X-MEN: APOCALYPSE [a Film Review]

The third large ensemble superhero movie to hit the theatres this year, X-Men: Apocalypse sure is attracting attention as to whether it would be spared the critics’ onslaught like Captain America: Civil War or see its own apocalypse like Batman v Superman: Dawn of Justice. The third installment from the new X-Men trilogy proves to be a little bit of both, coming off as an enjoyable film to be honest.

Directed by Bryan Singer, who helms the past two X-Men films and two others from the original trilogy, this film was thought to be the culmination of all the past X-Men films. In the hands of someone who sort-of understands the X-Men universe by now, the new film is a mixture of comic book nostalgia and Hollywood theatrics. On one hand, we get a great “Age of Apocalypse” reminiscence with a classic villain fit for a trilogy’s climatic end, and on the other, we receive too much emphasis on certain characters and the lack of for some others. Undoubtedly, being one of three directors carrying the load of a superhero franchise, Singer would receive tons of comparisons. While he is no Russo Brothers, he certainly would not receive as much fan backlash as Zack Snyder.

For me, the best of the film would be the newcomers, Apocalypse (Oscar Issac, Star Wars: The Force Awakens) and Jean Grey (Sophie Turner, Game of Thrones). While Apocalypse has been set up to be the ‘big bad’ of the film, Turner’s character is set up to be that polar opposite to the menace. The villain wastes no time in trying to hatch its grand plan for the world, while a struggling teenager discovers the magnitude of her power and uses it for good. Comic book readers would know that Apocalypse and Jean Grey are the few most powerful mutants in X-Men history, and Singer capitalises of this comic book history to bring about a plot of apocalyptic (pun intended) proportions. The acting chops of Issac and Turner only helps to bring these epic characters to life and to viewers’ awe.

One flaw of this film is, however, not Singer’s fault per say, but the reality of Hollywood and the film industry. It is a common practice for film studios to decide on focusing on certain characters because of the attached celebrity’s reputation and fame. Look at Hugh Jackman as Wolverine and Jennifer Lawrence as Mystique. Since they bring in a large fan base full of money to throw at box offices, it is no wonder that they would be the choice of emphasis in plot and story. One of the main criticism of the previous film, X-Men: Days of Future Past, was that the film placed too much emphasis on Lawrence’s character, Mystique, who does not play as big of a role in the comic books.

Just like all Hollywood products, this film chooses to emphasise much on Magneto (Michael Fassbender; Macbeth, Steve Jobs), Quicksilver (Evan Peters) who previously appeared in a phenomenal slow-motion sequence that was probably the highlight of the previous film, and Mystique (Jennifer Lawrence; The Hunger Games franchise).
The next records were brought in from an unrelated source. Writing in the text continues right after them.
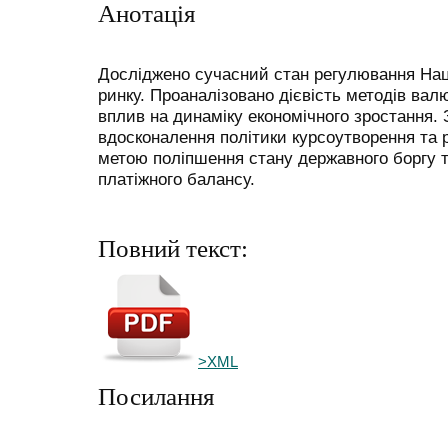
Анотація
Досліджено сучасний стан регулювання На
ринку. Проаналізо­вано дієвість методів вал
вплив на динаміку економічного зростання.
вдосконалення політики курсоутворення та 
метою поліпшення стану державного боргу 
платіжного балансу.
Повний текст:
>XML
Посилання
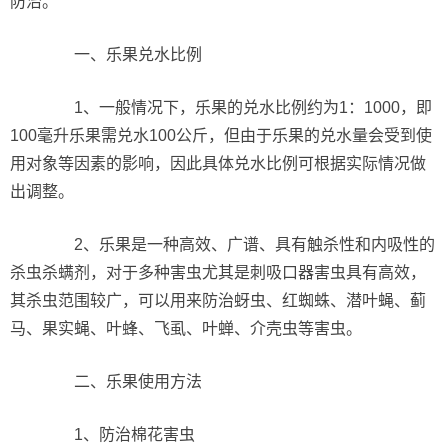
防治。
一、乐果兑水比例
1、一般情况下，乐果的兑水比例约为1：1000，即
100毫升乐果需兑水100公斤，但由于乐果的兑水量会受到使
用对象等因素的影响，因此具体兑水比例可根据实际情况做
出调整。
2、乐果是一种高效、广谱、具有触杀性和内吸性的
杀虫杀螨剂，对于多种害虫尤其是刺吸口器害虫具有高效，
其杀虫范围较广，可以用来防治蚜虫、红蜘蛛、潜叶蝇、蓟
马、果实蝇、叶蜂、飞虱、叶蝉、介壳虫等害虫。
二、乐果使用方法
1、防治棉花害虫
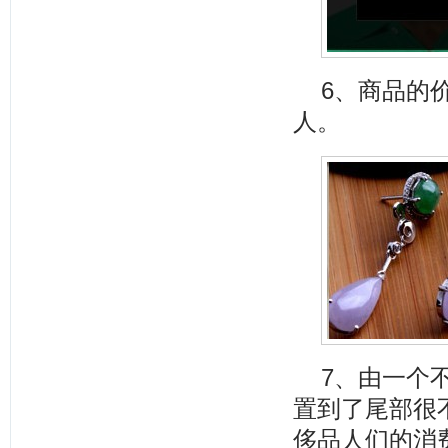
6、商品的
人。
7、由一个
置到了尾部很
侈品人们的消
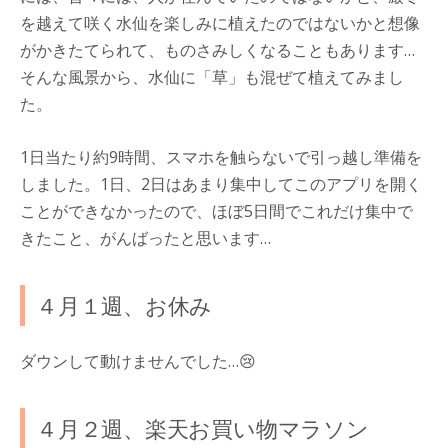
を越えて咲く水仙を楽しみに植えたのではないかと想像
がかきたてられて、ものさみしくなることもあります…
そんな風景から、水仙に「草」も混ぜて植えてみまし
た。
1日当たり約9時間、スマホを触らないで引っ越し準備を
しました。1日、2日はあまり集中してこのアプリを開く
ことができなかったので、ほぼ5日間でこれだけ集中で
きたこと、がんばったと思います…
４月１週、お休み
ダウンして動けませんでした…😢
４月２週、楽天お買い物マラソン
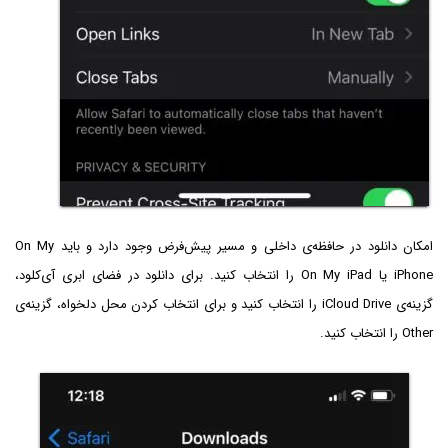
امکان دانلود در حافظه‌ی داخلی و مسیر پیش‌فرض وجود دارد و باید On My
iPhone یا On My iPad را انتخاب کنید. برای دانلود در فضای ابری آی‌کلود،
گزینه‌ی iCloud Drive را انتخاب کنید و برای انتخاب کردن محل دلخواه، گزینه‌ی
Other را انتخاب کنید.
While I can understand the need to address Magneto as a main plot line if you see this trilogy as one great character arc for his character and James McAvoy’s Charles Xavier, I disagree on the need of another Quicksilver slow-motion sequence, albeit more outrageous and hilarious, or the necessity to address Mystique’s hero/anti-heroness and her obsession to find Magneto. Quicksilver’s sequence in Days of Future Past is crazily entertaining and unique, but making another in the sequel, is just trying to run this slow-motion thing dry. Mystique’s on-off relationship with heroism is getting annoying and a murder to her character arc, and her relationship with Magneto should have ended in the last film.

While early reviews and critics states X-Men: Apocalypse as being worse than BvS, the film is nonetheless a fun and enjoyable one, especially if you had been a fan of the X-Men films, with the first released back in 2000. If  you would put away the same expectations you have for Civil War, Deadpool, BvS, Suicide Squad, you might enjoy X-Men: Apocalypse.